Desviver, gastar vida, ruminar, sei lá, isto. Estou a morrer. Isto não me assusta, repugna-me. Cada dia que passa, falha uma pilha.
Sempre me perguntei porque as pessoas tinham medo de morrer, sempre me pareceu algo tão natural. Para que pensar nisso. A vida é que interessa. É a dor? É o mistério? São as saudades? É o infinito? Não, não é nada disto, é algo bem pior, algo tão profundo e poderoso que consegue despertar o humor mais melancólico, até pode fazer impressão na barriga.
São os remorsos. Remorsos de oportunidades não aproveitadas, promessas que ficaram por cumprir, intenções que não passaram disso. Não é a dúvida. É a certeza, a consolidação que todos os nossos remorsos serão permanentes. Que todas aquelas coisas que sempre pensamos alterar se vão manter assim para sempre. Não é a morte. É o passado. Engraçado não é? O medo da morte não residir nem num presente doloroso nem num futuro inexistente, mas sim num passado aparentemente sem relação.
Cada dia que passa estou a ficar igual a eles. A morrer portanto.

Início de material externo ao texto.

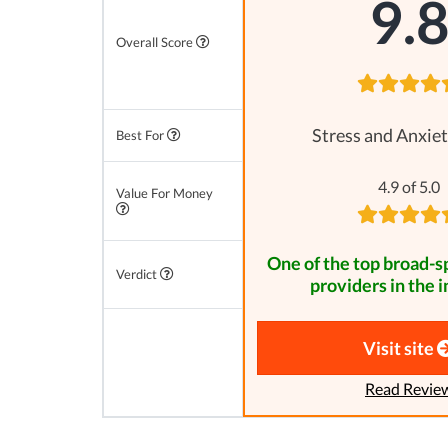
9.
Overall Score
Stress and Anxiet
Best For
4.9 of 5.0
Value For Money
One of the top broad-
Verdict
providers in the i
Visit site
Read Revie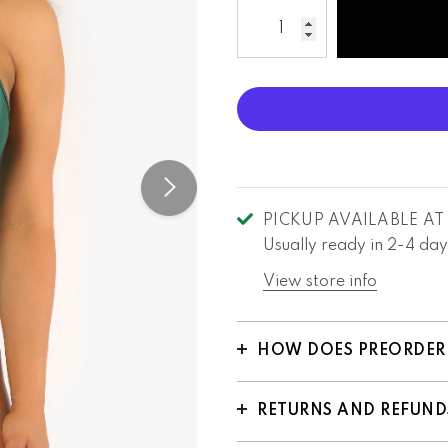
PICKUP AVAILABLE A
Usually ready in 2-4 day
View store info
HOW DOES PREORDER
RETURNS AND REFUND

Tudo começou quando me comecei a interessar cada vez mais por assuntos fúteis, depois, a minha atenção a assuntos fúteis foi aumentando. E o espaço de tempo em que me concretizava foi diminuindo. Primeiro deixei de sentir, deixei de tirar prazer daquilo que é importante. Estava demasiado preso aos assuntos supérfluos, para poder tirar prazer doutra coisa. Depois, comecei a viver nos assuntos fúteis. Eles passaram a dominar não só o meu pensamento como a minha vida. Nesta fase qualquer tentativa de sentir passou a ser completamente impossível, passei a fingir, para as pessoas continuarem a dar-me valor. Falhei, elas notavam, não era elas que eu queria enganar. Envolvi-me, mais e mais, passei a tirar prazer de tudo o que me fizesse lembrar de sentir. Mas só naquele momento me convenci do que se estava a passar, no momento em que vi que não conseguia criar. Soube, toda a realidade me caiu em cima, estou a morrer. Se não consigo sentir, é natural que não consiga criar, o próximo passo é parar de pensar. Por completo. Isto, este texto, é o que me resta. É o que resta de mim, da minha vida. É provavelmente o meu último texto. Sei que da próxima vez que o ler não o vou entender. :) Não te preocupes, agora sim, és, e podes ser, feliz.